Friday, March 29, 2013

Chaos and Order

I've been reading newspapers lately, especially the Wall Street Journal and the New York Times (because I've got direct access to the papers). I'm more of a new news media person myself, but I can never really forget the time I spent reading our local paper when I didn't have access to the internet at a younger age. I naively and presumptuously read the newspaper thinking most of what they wrote was likely true, or at least reliable. I hold no more such illusions.

It makes me laugh, though, when I read comments from members of the old news corps drumming a beat against the new media. The new media is chaotic, they say. Unreliable. Disordered. Contradictory. The old way was better, they say: "...I think we were better off as a society when we had fallible but reasonable people sorting out what mattered and what you needed to know about it." 

I wonder if they even see the arrogance of their own position. They act as if they were the only people reasonable enough to sort the news and choose what was important. I do agree with them on one point, though: the new media is disordered, unreliable, and contradictory. Personally, though, I'd rather have contradictory reports that I can sort out myself than ordered sources convinced of their own superiority feeding to me what they've decided is important. At least the new media acts as if their readers are smart enough to analyze things on their own.

Monday, March 25, 2013

Our own prejudices

A statement made in an article I read today got me thinking. The gist of the statement was: "Humans like to think they are rational, but that rationality is an illusion". While I was reading the article, I found myself picking apart it's arguments, finding weakness, prejudice, grandiosity, self aggrandizement, and other self promoting argumentative tactics. (Here's the article, you can decide if I'm correct yourself). There's a kind of arrogance in using logic to prove human beings are illogical, I think.

The thing is, though, I agree with the author on this statement. We are illogical, yet self-delusional beings often incapable of knowing what is best for us. We have our goals, our ideas, or desires, passions, loyalties, and we want those loyalties to be logically infallible. Upon closer inspection, though, each of those loyalties turn out to have holes - logical contradictions, unsupported assumptions, untenable conclusions, the whole lot. We are, in a word, fallible.

But does this mean we need to submit ourselves to laws limiting our freedom of choice? Do we need a micro-managing government to stop us from hurting ourselves? I might say yes if we had some non-human, objective entity with far more data processing ability that we have, but such is not the case. Our lawmakers are human, too, subject to the same prejudices, cognitive biases, and delusions as the rest of the populace. What guarantee do we have that their decisions are truly based upon anything more than prejudice? None.
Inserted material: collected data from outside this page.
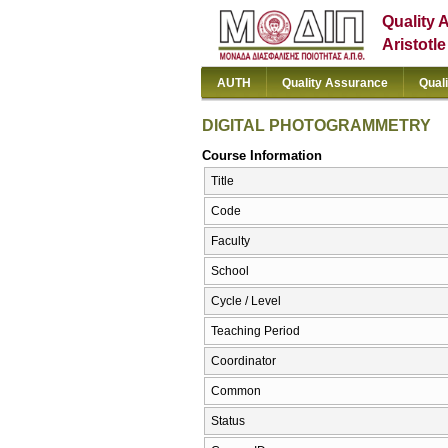
Quality 
Aristotl
AUTH
Quality Assurance
Qual
DIGITAL PHOTOGRAMMETRY
Course Information
Title
Code
Faculty
School
Cycle / Level
Teaching Period
Coordinator
Common
Status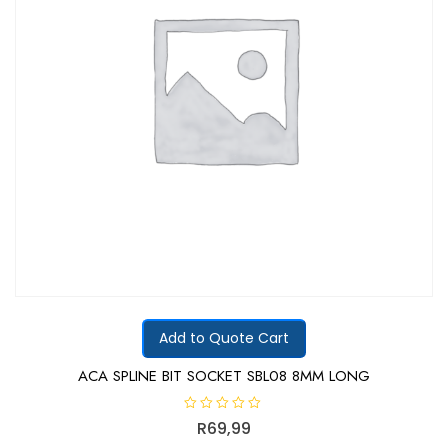
Add to Quote Cart
ACA SPLINE BIT SOCKET SBL08 8MM LONG
R
R
69,99
a
t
I'm not privy to the inner workings of the cost-benefit analysis done in the higher echelons of government, but I can't imagine the decisions are any more rational than those made on a more local scale. I'm no economist, though. Take my opinion with a grain of salt.

Saturday, March 23, 2013

Gun Control Lunacy

I read an article in the New York Times this morning entitled: Saving Children From Guns. I'm no gun advocate, but neither am I a gun control advocate. Rather, I'm an advocate for data, and unsurprisingly, this article ignores data while attempting to use emotion to manipulate its readership. The article would have us assume accidental gun death represents the majority of accidental child death annually.

This statement is patently false. In 2007, of the 11,778 accidental child deaths in the nation, a mere 138 of them were due to accidental firearm discharge, and this is data for ages 0 to 19. Previous years give similar statistics. Perhaps, if the author wants limit accidental child mortality, he should focus on limiting child car accident deaths (6,638 in 2007) or maybe even accidental poisonings (972).

I surmise the author's real intention is to limit all gun violence, specifically homicide. but if the author really wants such a focus, he shouldn't use accidental child gun death as an emotional lead in for his argument. It's dishonest.